We may be in a recession, but don’t tell the housing market. Home price growth in July accelerated to its fastest rate in nearly two years, according to a new report from global analytics firm CoreLogic.
Strong buyer demand — bolstered by mortgage rates that dipped below 3% in July and limited availability of inventory — has driven upward pressure on home price appreciation. Nationally, home prices were up 5.5% in July compared to a year earlier.
“On an aggregated level, the housing economy remains rock solid despite the shock and awe of the pandemic,” said CoreLogic CEO Frank Martell in a press release. “A long period of record-low mortgage rates has opened the floodgates for a refinancing boom that is likely to last for several years. In addition, after a momentary COVID-19-induced blip, purchase demand has picked up, driven by low rates and enthusiastic millennial and investor buyers.”
On a local level, however, home price growth was uneven, reflecting pandemic-driven economic woes in tourist-dependent markets as well as pandemic-driven demographic changes.
Home prices in Nassau and Suffolk counties on Long Island, for example, were up 4.3% in July, as residents continue to migrate away from more densely populated areas like the New York City, seeking more space for the money in suburban and rural areas.
In Chicago, July home prices were up just 1.2% year over year, although the report deemed Chicago’s market “normal.”
While national home price growth is expected to continue, CoreLogic is now predicting a slowdown — and in some markets, a drop in prices — that will last through July 2021, as the nation continues to struggle with elevated unemployment rates.

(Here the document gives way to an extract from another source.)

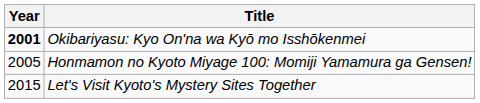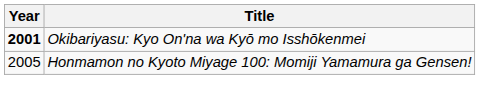- row: 2015 | Let's Visit Kyoto's Mystery Sites Together
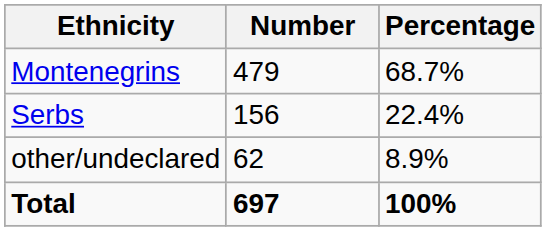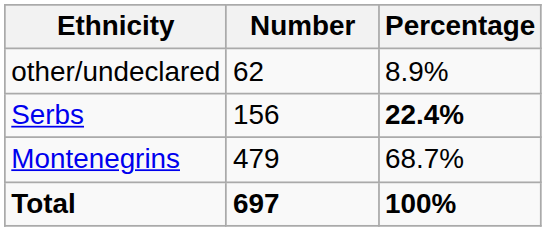rows swapped: Montenegrins <-> other/undeclared
Serbs | Percentage: normal -> bold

In markets like Las Vegas, where the local tourism economy and job market have been hit hard by the effects of the pandemic, home prices are expected to decline 7.8% by July 2021.
In addition, CoreLogic’s Market Risk Indicator, which determines the overall health of housing markets across the country, predicts that metro areas with an elevated resurgence of COVID-19 cases — like Prescott, Arizona and Miami, Florida — are at the greatest risk (above 70%) of a decline in home prices over the next 12 months.

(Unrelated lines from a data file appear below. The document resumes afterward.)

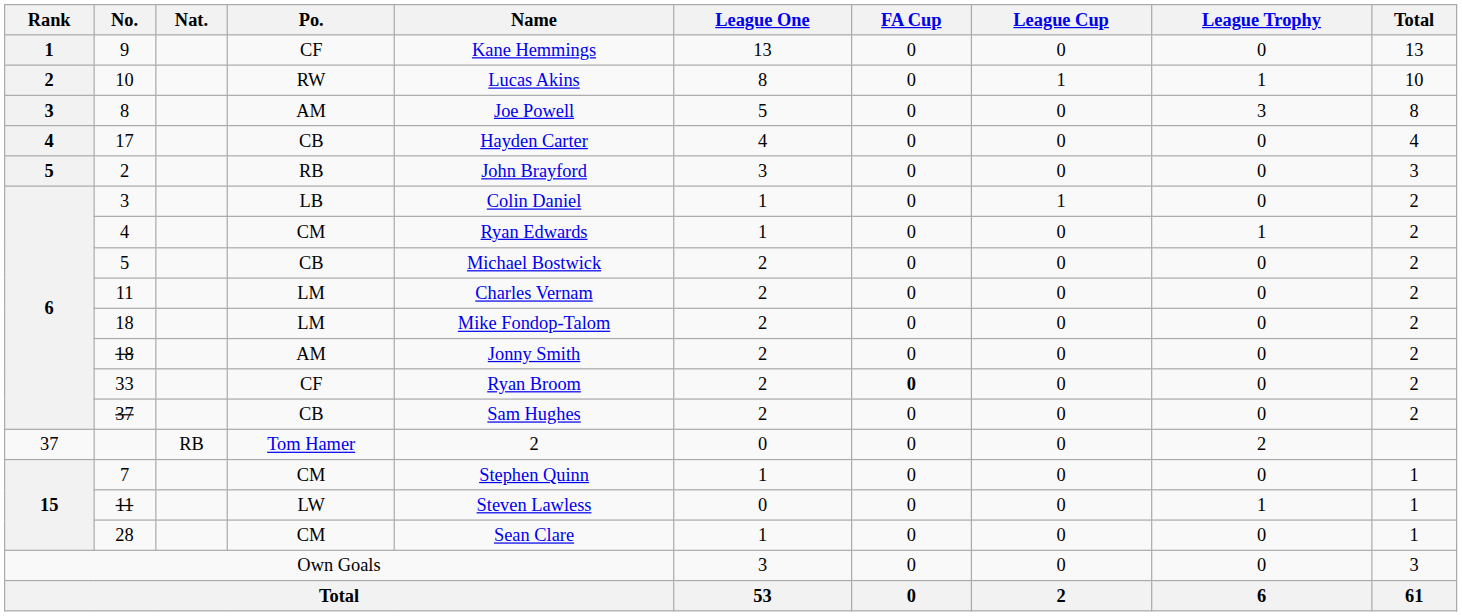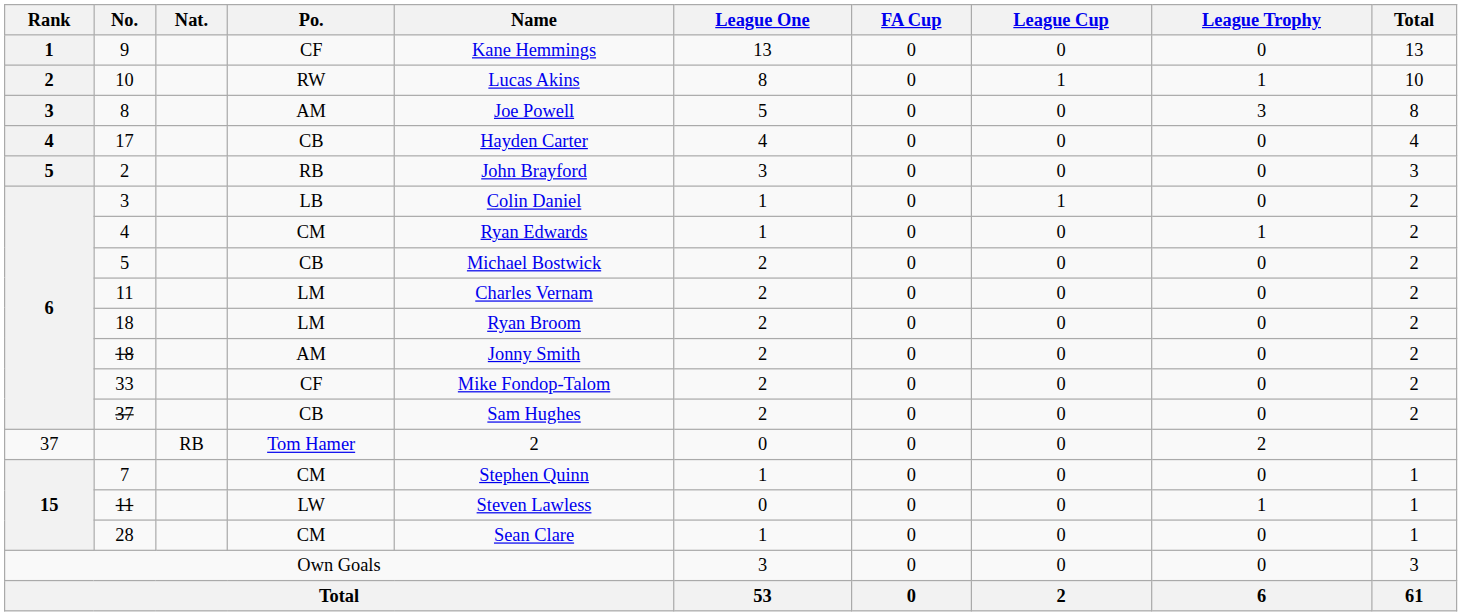18 / LM | Name: Mike Fondop-Talom -> Ryan Broom
33 | Name: Ryan Broom -> Mike Fondop-Talom
33 | FA Cup: bold -> normal
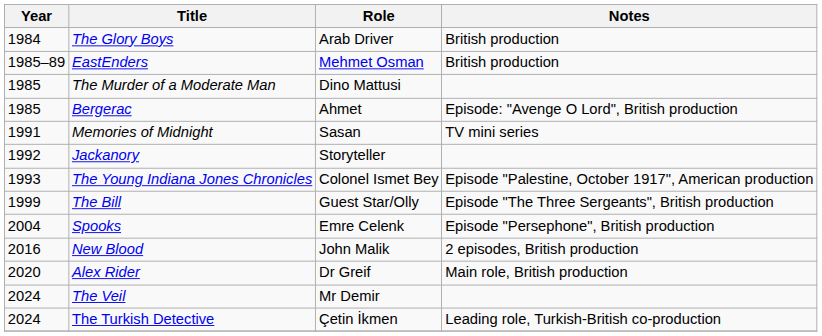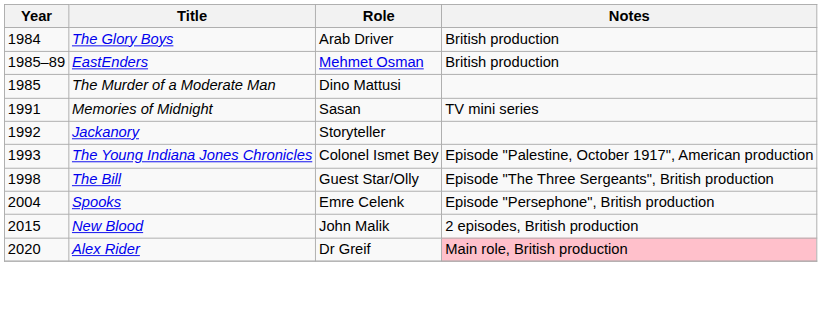- row: 1985 | Bergerac | Ahmet | Episode: "Avenge O Lord", British production
The Bill | Year: 1999 -> 1998
New Blood | Year: 2016 -> 2015
Alex Rider | Notes: no background -> pink background
- row: 2024 | The Veil | Mr Demir
- row: 2024 | The Turkish Detective | Çetin İkmen | Leading role, Turkish-British co-production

While the rollout of a coronavirus vaccine could change that trajectory, CoreLogic said an increase in home building, especially affordable housing, could offset some of the projected declines.
“Lower-priced homes are sought after and have had faster annual price growth than luxury homes,” said CoreLogic Chief Economist Dr. Frank Nothaft in the report. “First-time buyers and investors are actively seeking lower-priced homes, and that segment of the housing market is in particularly short supply.”